Most relevant work is cited. [8] Ho et al.: It isn't an IRL approach. They don't learn the expert's reward function. Rather they estimate a surrogate reward that guides an RL agent to learn a policy that matches the state-action distribution. As soon as it matches, the surrogate reward function will be constant or undefined. [16] Boularias et al.: They propose to minimize rel. entropy between the modeled distribution over trajectories and some baseline distribution under feature matching constraints. If the baseline distribution is assumed to be uniform, then it corresponds to MaxEnt IRL. However, it is not directly minimizing entropy between empirical distribution of demonstrations and the modeled one. [18] Herman et al.: They proposed a model-based approach, since they incorporate learning a model of the environments dynamics into IRL. [7] Levine & Koltun: If the feature function is differentiable, numerical differentiation is not necessary.
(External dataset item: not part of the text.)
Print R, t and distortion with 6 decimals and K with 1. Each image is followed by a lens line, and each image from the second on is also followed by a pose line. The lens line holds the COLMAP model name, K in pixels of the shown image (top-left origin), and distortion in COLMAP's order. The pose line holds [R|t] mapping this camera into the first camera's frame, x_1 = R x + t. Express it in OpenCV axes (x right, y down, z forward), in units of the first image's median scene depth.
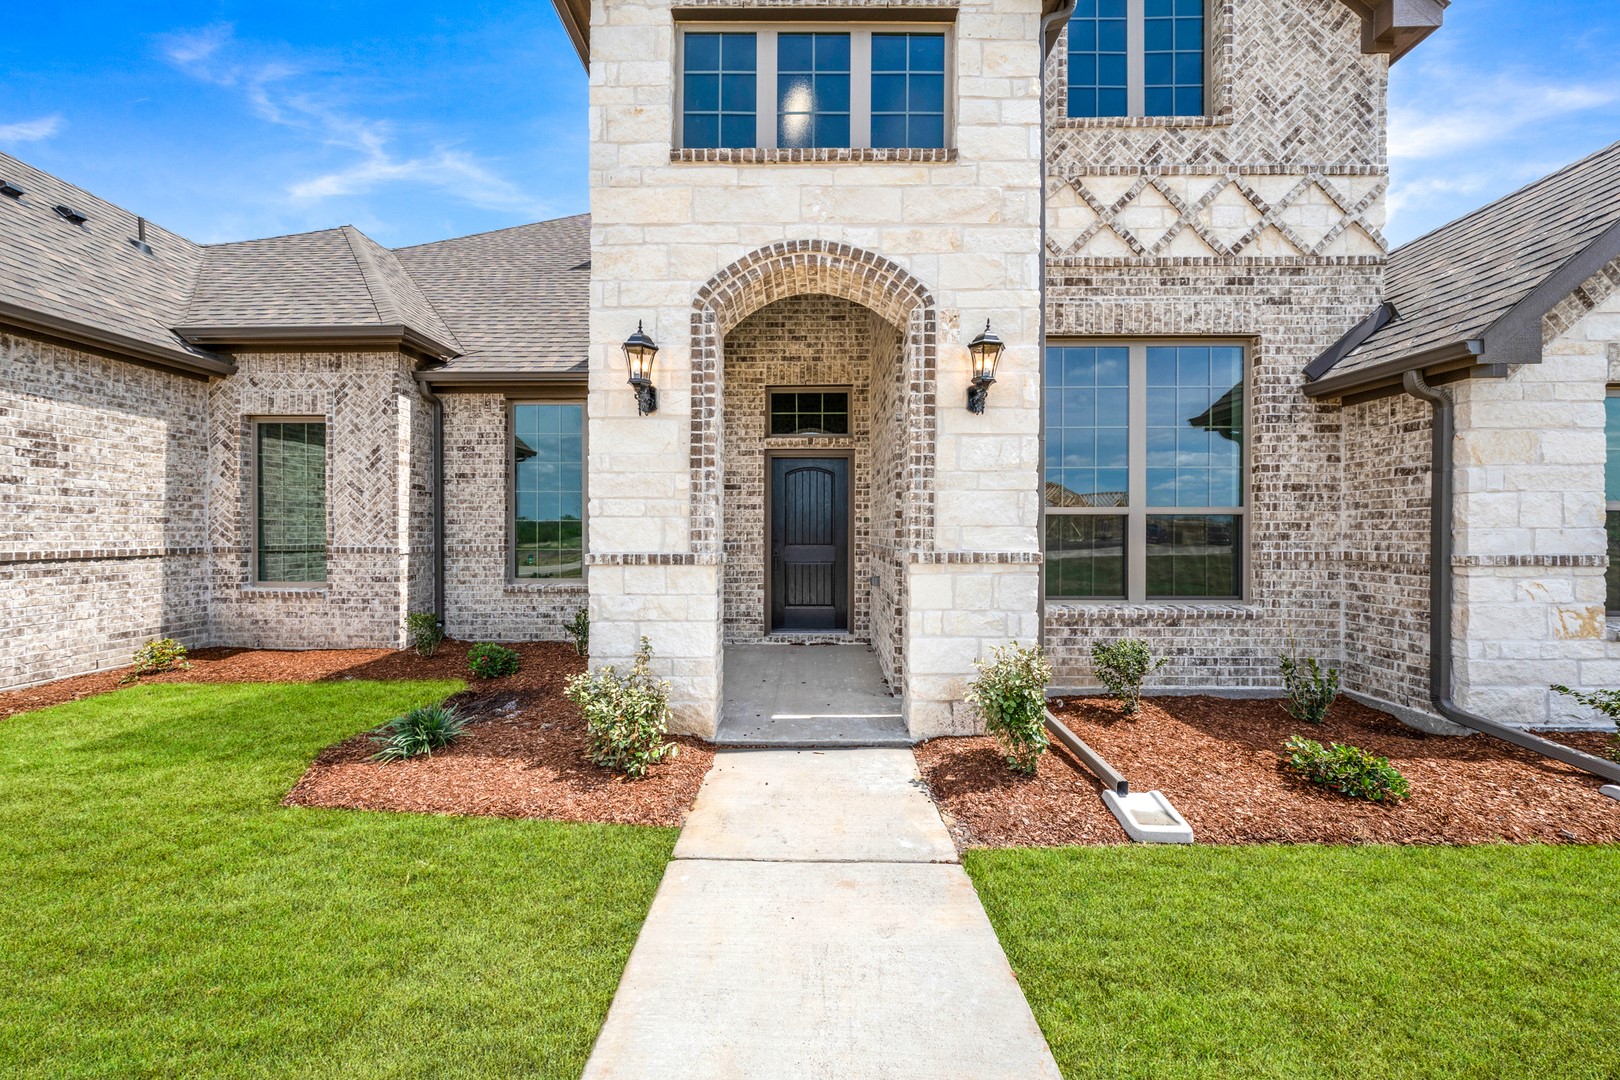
lens RADIAL K [[553.3, 0, 815.5], [0, 553.3, 536.9], [0, 0, 1]] dist [-0.001692, 0.000448]
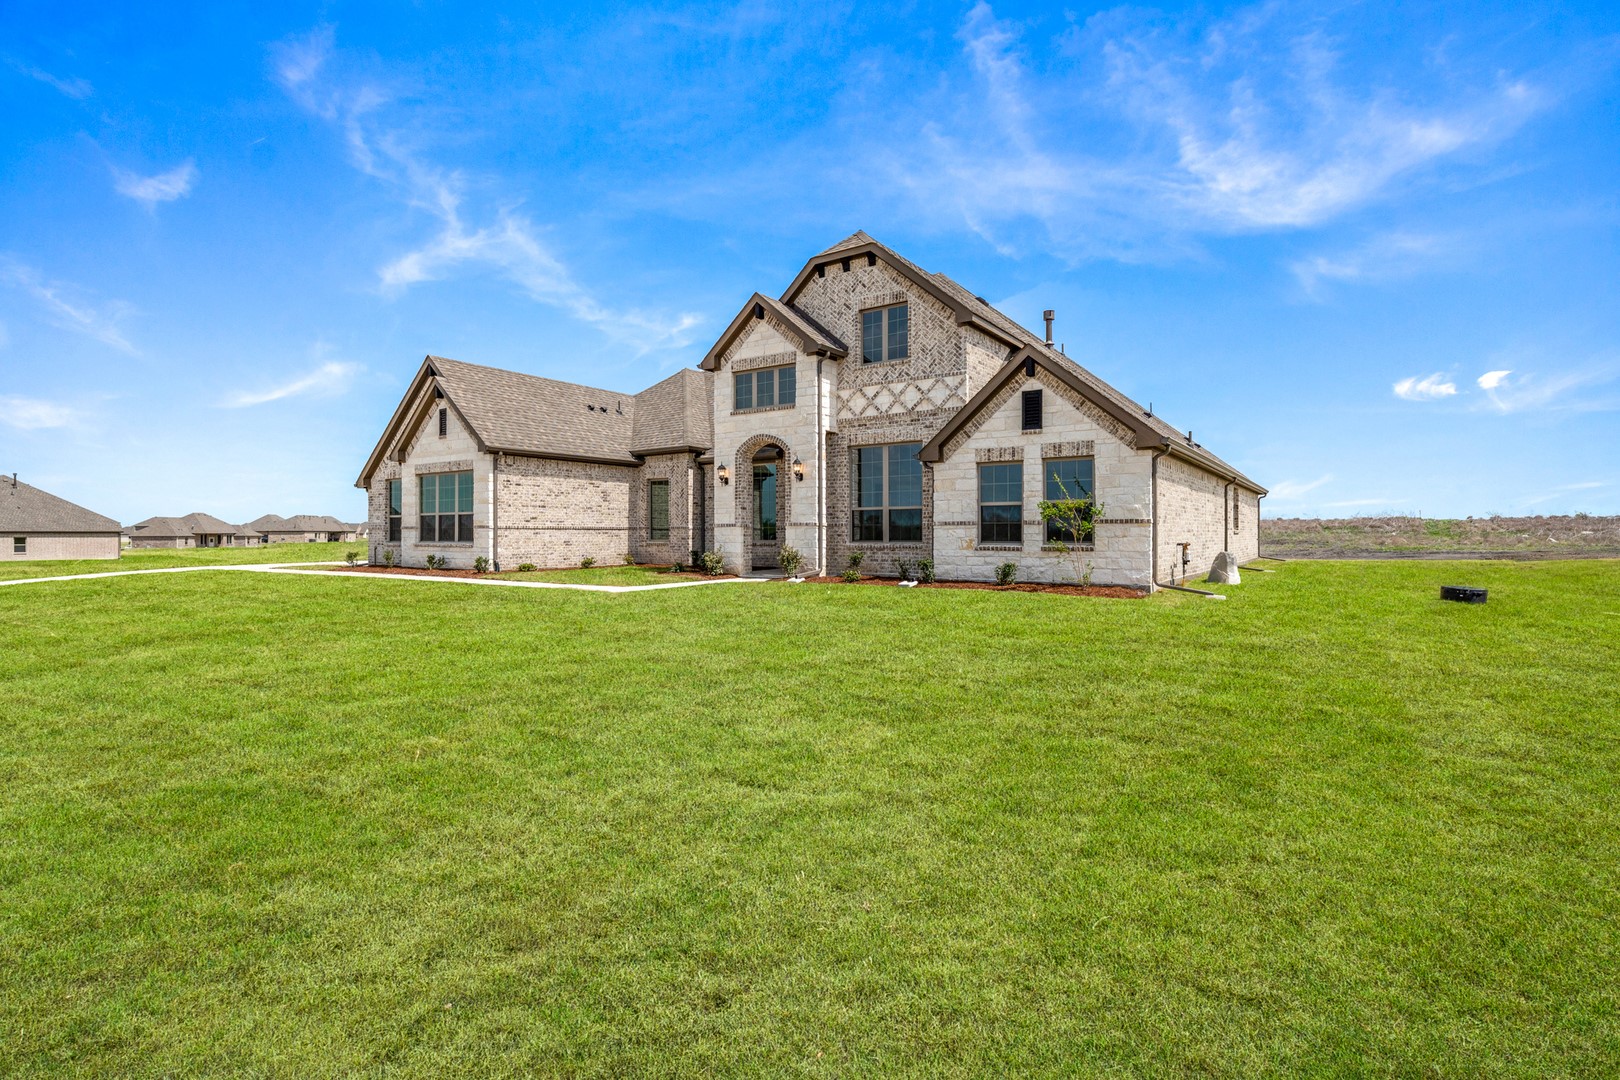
lens RADIAL K [[761.2, 0, 807.4], [0, 761.2, 535.1], [0, 0, 1]] dist [-0.000956, 0.000342]
pose [[0.827398, -0.001011, -0.561615, 2.366893], [-0.001383, 0.999992, -0.003836, 0.098680], [0.561614, 0.003951, 0.827390, -2.275830]]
(3) Evaluation of Strengths and Weaknesses:

The proposed approach is non-iterative and can be applied in continuous spaces. The results show competitive or superior performance. However, the proof by contradiction for the policy will barely hold for real human demonstrations that are stochastic, while it is evaluated on human demonstrations. A theoretical analysis regarding learning from stochastic behavior, would be necessary. Furthermore, some motivations for algorithmic choices are missing.

(4) Detailed Comments:

[4.1]: The norm ball constraint in Eq. (3) is introduced to handle scale ambiguity. But it further enforces that more likely state-action tuples result in higher rewards.

[4.2]: It is not clear why the cumulated, discounted "log" rewards are maximized. Is it due to Eq. (3), which enforces $R: SxA \to [0,1]$ and $\lVert \mathbf{R} \rVert_2 = 1$ while more likely state action tuples have higher rewards? Then, rewards correspond to the nonlinearly scaled density of the expert's state action tuples. If this is the

case, why didn't the authors use $\ast{\mu}$ for $\ast{R}$, since this argumentation is used in the first proof of the supplement?

[4.3]: While the proof by contradiction of Theorem 1 holds for deterministic policies, it might not hold for stochastic policies. However, human demonstrations are rarely optimal and used in the experiments. Is it possible to provide bounds in matching the expert's policy to stochastic behavior?

[4.4]: The policy in Eq. (4) maximizes the discounted, cumulated log reward. However, in the experiment the transition model is stochastic. Then, optimizing expected discounted, cumulated log rewards would be more meaningful. Otherwise the policy might be suboptimal.

[4.5] In V. it is argued that under infinite length trajectories, $\ast{\mu}$ converges to the true stationary joint distribution of states and actions regardless of the initial state distribution. This is not always true. With two equally good states, the stationary state action distribution is highly depending on the initial state distribution.

[4.6] In VI. B the baselines MaxEnt IRL, GPIRL, and RelEnt IRL use stochastic policies to model human behavior. It is not clear whether predictions are based on stochastic policies or on the optimal policy.

(5) Minor Suggestions:

[5.1] Zeibart et al. [12] -> Ziebart et al.

[5.2] The distance measure between probability distributions is typically referred to as total variation distance and the formula in the footnote only holds for categorical distributions.

[5.3] In VI. A, the last paragraph says "We also conducted experiments by changing the number of demonstrations..." while the figures show evaluations over grid world size.

[5.4] In VI. B it is argued that CIOC could not be compared since computations would be too demanding. However, computing (sub-)derivatives of the proposed features should be simple.

(6) Overall evaluation:

Sound idea and proofs, while some motivations are missing. The approach shows superior results in the experiments, but an analysis for learning from stochastic demonstrations is missing.